**Text passage**
━━━━

Evaluate quality with the Evaluation Agent

This guide provides an introduction to evaluating models with pruna.

Evaluation helps you understand how compression affects your models across different dimensions - from output quality to resource requirements. This knowledge is essential for making informed decisions about which compression techniques work best for your specific needs.

Haven’t smashed a model yet? Check out the optimize guide to learn how to do that.

Basic Evaluation Workflow

pruna follows a simple workflow for evaluating model optimizations:

        graph LR
 User -->|creates| Task
 User -->|creates| EvaluationAgent
 Task -->|defines| PrunaDataModule
 Task -->|defines| Metrics
 Task -->|is used by| EvaluationAgent
 Metrics -->|includes| B["Base Metrics"]
 Metrics -->|includes| C["Stateless Metric"]
 PrunaModel -->|provides predictions| EvaluationAgent
 EvaluationAgent -->|evaluates| PrunaModel
 EvaluationAgent -->|returns| D["Evaluation Results"]
 User -->|configures| EvaluationAgent

 subgraph A["Metric Types"]
     B
     C
 end

 subgraph E["Task Definition"]
     Task
     PrunaDataModule
     Metrics
     A
 end

 style User fill:#bbf,stroke:#333,stroke-width:2px
 style Task fill:#bbf,stroke:#333,stroke-width:2px
 style EvaluationAgent fill:#bbf,stroke:#333,stroke-width:2px
 style PrunaDataModule fill:#bbf,stroke:#333,stroke-width:2px
 style PrunaModel fill:#bbf,stroke:#333,stroke-width:2px
 style D fill:#bbf,stroke:#333,stroke-width:2px
 style Metrics fill:#bbf,stroke:#333,stroke-width:2px
 style B fill:#f9f,stroke:#333,stroke-width:2px
 style C fill:#f9f,stroke:#333,stroke-width:2px
    

Let’s see what that looks like in code.

from pruna.evaluation.evaluation_agent import EvaluationAgent
from pruna.evaluation.task import Task
from pruna.data.pruna_datamodule import PrunaDataModule

# Load the optimized model
optimized_model = PrunaModel.from_pretrained("PrunaAI/opt-125m-smashed")

# Create and configure Task
task = Task(
    requests=["accuracy"],
    datamodule=PrunaDataModule.from_string('WikiText'),
    device="cpu"
)

# Create and configure EvaluationAgent
eval_agent = EvaluationAgent(task)

# Evaluate the model
eval_agent.evaluate(optimized_model)

━━━━

**Information provided**

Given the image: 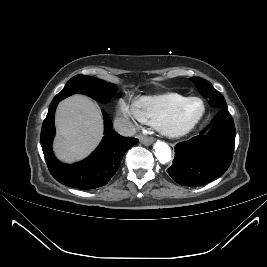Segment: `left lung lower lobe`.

━━━━

**Task list**
1. Revise the stretch of the pruna evaluation guide from "Evaluation helps you" through "your specific needs.", substituting "hardware requirements" for "resource requirements".
2. Continue the guide on evaluating models with pruna from the point at which it stops.

**Written responses**
1.
Evaluation helps you understand how compression affects your models across different dimensions - from output quality to hardware requirements. This knowledge is essential for making informed decisions about which compression techniques work best for your specific needs.

2.
Evaluation Components

The pruna package provides a variety of evaluation metrics to assess your models. In this section, we’ll introduce the evaluation metrics you can use.

Task

The Task is a class that defines the task you want to evaluate your model on and it requires a set of Metrics and a PrunaDataModule to perform the evaluation.

Metrics

Metrics are the core components that calculate specific performance indicators. There are two main types of metrics:

  • Base Metrics: These metrics compute values directly from inputs without maintaining state across batches.

  • Stateful Metrics: Metrics that maintain internal state and accumulate information across multiple batches. These are typically used for quality assessment.

The Task accepts Metrics in three ways:

As a plain text request from predefined options (e.g., image_generation_quality)

from pruna.evaluation.task import Task
from pruna.data.pruna_datamodule import PrunaDataModule

task = Task(
    request="image_generation_quality",
    datamodule=PrunaDataModule.from_string('LAION256'),
    device="cpu"
)

Note

You can find the full list of available metrics in the Metric Overview section.

Metric Call Types

pruna metrics can operate in both single-model and pairwise modes.

  • Single-Model mode: Each evaluation produces independent scores for the model being evaluated.

  • Pairwise mode: Metrics compare a subsequent model against the first model evaluated by the agent and produce a single comparison score.

Underneath the hood, the StatefulMetric class uses the call_type parameter to determine the order of the inputs.

The following table shows the different call types supported by pruna metrics and the metrics that support each call type.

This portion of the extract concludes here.